The parties in an excessive fee suit involving a multiple employer plan (MEP) have come to terms—almost.
As noted in the headline, the plaintiff this time is one Kimario Anderson, who was employed by Heartland Coca-Cola Bottling Company, LLC—an employer that participated in the Coca-Cola Bottlers’ Association 401(k) Retirement Savings Plan, a multiple employer plan. The plan covers about 19,000 participants, and as of December 2019 had nearly $800 million in assets spread across 24 investment options, including a Coca-Cola Common Stock Fund.
The suit, filed Feb. 1 in the U.S. District Court for the District of Kansas, made a number of allegations common to this brand of litigation, but at its core alleging that the plan fiduciaries “could have leveraged the Plan’s assets to qualify for lower-cost versions of the same investments, chosen less costly and equally or better-performing investment options for the Plan, and used the Plan’s size to reduce recordkeeping fees.”

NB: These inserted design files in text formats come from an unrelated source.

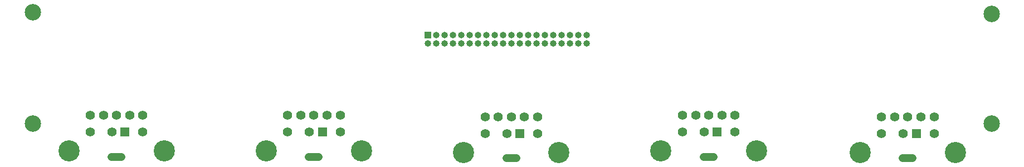
<source format=gbr>
G04 #@! TF.GenerationSoftware,KiCad,Pcbnew,(6.0.7-1)-1*
G04 #@! TF.CreationDate,2023-02-04T12:54:48-08:00*
G04 #@! TF.ProjectId,switcher-input-daughterboard,73776974-6368-4657-922d-696e7075742d,1*
G04 #@! TF.SameCoordinates,Original*
G04 #@! TF.FileFunction,Soldermask,Bot*
G04 #@! TF.FilePolarity,Negative*
%FSLAX46Y46*%
G04 Gerber Fmt 4.6, Leading zero omitted, Abs format (unit mm)*
G04 Created by KiCad (PCBNEW (6.0.7-1)-1) date 2023-02-04 12:54:48*
%MOMM*%
%LPD*%
G01*
G04 APERTURE LIST*
%ADD10C,2.500000*%
%ADD11R,1.408000X1.408000*%
%ADD12C,1.408000*%
%ADD13O,2.730000X1.230000*%
%ADD14C,3.216000*%
%ADD15O,1.000000X1.000000*%
%ADD16R,1.000000X1.000000*%
G04 APERTURE END LIST*
D10*
X260000000Y-43250000D03*
X260000000Y-60000000D03*
X114250000Y-60000000D03*
X114250000Y-43000000D03*
D11*
X128300000Y-61200000D03*
D12*
X126300000Y-61200000D03*
X131000000Y-61200000D03*
X129000000Y-58700000D03*
X127000000Y-58700000D03*
X123000000Y-61200000D03*
X131000000Y-58700000D03*
X125000000Y-58700000D03*
X123000000Y-58700000D03*
D13*
X127000000Y-65000000D03*
D14*
X119750000Y-64100000D03*
X134250000Y-64100000D03*
D15*
X174300000Y-47800000D03*
X175570000Y-47800000D03*
X176840000Y-47800000D03*
X178110000Y-47800000D03*
X179380000Y-47800000D03*
X180650000Y-47800000D03*
X181920000Y-47800000D03*
X183190000Y-47800000D03*
X184460000Y-47800000D03*
X185730000Y-47800000D03*
X187000000Y-47800000D03*
X188270000Y-47800000D03*
X189540000Y-47800000D03*
X190810000Y-47800000D03*
X192080000Y-47800000D03*
X193350000Y-47800000D03*
X194620000Y-47800000D03*
X195890000Y-47800000D03*
X197160000Y-47800000D03*
X198430000Y-47800000D03*
X198430000Y-46530000D03*
X197160000Y-46530000D03*
X195890000Y-46530000D03*
X194620000Y-46530000D03*
X193350000Y-46530000D03*
X192080000Y-46530000D03*
X190810000Y-46530000D03*
X189540000Y-46530000D03*
X188270000Y-46530000D03*
X187000000Y-46530000D03*
X185730000Y-46530000D03*
X184460000Y-46530000D03*
X183190000Y-46530000D03*
X181920000Y-46530000D03*
X180650000Y-46530000D03*
X179380000Y-46530000D03*
X178110000Y-46530000D03*
X176840000Y-46530000D03*
X175570000Y-46530000D03*
D16*
X174300000Y-46530000D03*
D14*
X224250000Y-64100000D03*
X209750000Y-64100000D03*
D13*
X217000000Y-65000000D03*
D12*
X213000000Y-58700000D03*
X215000000Y-58700000D03*
X221000000Y-58700000D03*
X213000000Y-61200000D03*
X217000000Y-58700000D03*
X219000000Y-58700000D03*
X221000000Y-61200000D03*
X216300000Y-61200000D03*
D11*
X218300000Y-61200000D03*
X248550000Y-61450000D03*
D12*
X246550000Y-61450000D03*
X251250000Y-61450000D03*
X249250000Y-58950000D03*
X247250000Y-58950000D03*
X243250000Y-61450000D03*
X251250000Y-58950000D03*
X245250000Y-58950000D03*
X243250000Y-58950000D03*
D13*
X247250000Y-65250000D03*
D14*
X240000000Y-64350000D03*
X254500000Y-64350000D03*
D11*
X188300000Y-61450000D03*
D12*
X186300000Y-61450000D03*
X191000000Y-61450000D03*
X189000000Y-58950000D03*
X187000000Y-58950000D03*
X183000000Y-61450000D03*
X191000000Y-58950000D03*
X185000000Y-58950000D03*
X183000000Y-58950000D03*
D13*
X187000000Y-65250000D03*
D14*
X179750000Y-64350000D03*
X194250000Y-64350000D03*
D11*
X158300000Y-61200000D03*
D12*
X156300000Y-61200000D03*
X161000000Y-61200000D03*
X159000000Y-58700000D03*
X157000000Y-58700000D03*
X153000000Y-61200000D03*
X161000000Y-58700000D03*
X155000000Y-58700000D03*
X153000000Y-58700000D03*
D13*
X157000000Y-65000000D03*
D14*
X149750000Y-64100000D03*
X164250000Y-64100000D03*
M02*

</source>
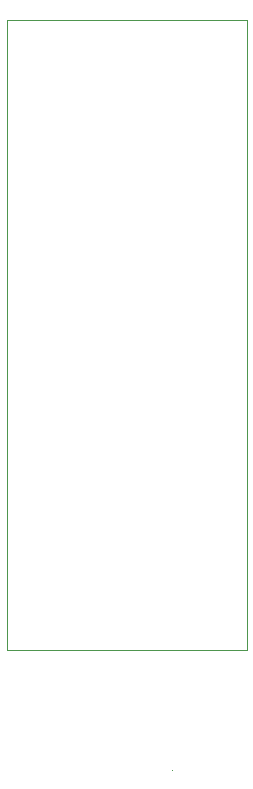
<source format=gbr>
%TF.GenerationSoftware,KiCad,Pcbnew,7.0.1*%
%TF.CreationDate,2023-06-01T10:46:18-07:00*%
%TF.ProjectId,tn_vdp_v2_socket,746e5f76-6470-45f7-9632-5f736f636b65,rev?*%
%TF.SameCoordinates,Original*%
%TF.FileFunction,Profile,NP*%
%FSLAX46Y46*%
G04 Gerber Fmt 4.6, Leading zero omitted, Abs format (unit mm)*
G04 Created by KiCad (PCBNEW 7.0.1) date 2023-06-01 10:46:18*
%MOMM*%
%LPD*%
G01*
G04 APERTURE LIST*
%TA.AperFunction,Profile*%
%ADD10C,0.100000*%
%TD*%
G04 APERTURE END LIST*
D10*
X159385000Y-100965000D02*
X159385000Y-47625000D01*
X173355000Y-111125000D02*
X173355000Y-111125000D01*
X179705000Y-100965000D02*
X159385000Y-100965000D01*
X179705000Y-47625000D02*
X179705000Y-100965000D01*
X179705000Y-47625000D02*
X159385000Y-47625000D01*
M02*

</source>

Now, as to that settlement, the parties have notified the court “that they reached a settlement in principle during the mediation conducted on October 14, 2022, with mediator Robert Meyer.” That said, the parties also comment that they “are working together in good faith on one remaining detail for the settlement, and it may be necessary to invoke the assistance of the mediator to resolve that remaining open issue, but neither side expects the issue to prevent a full settlement of the claims and issues presented in this case.”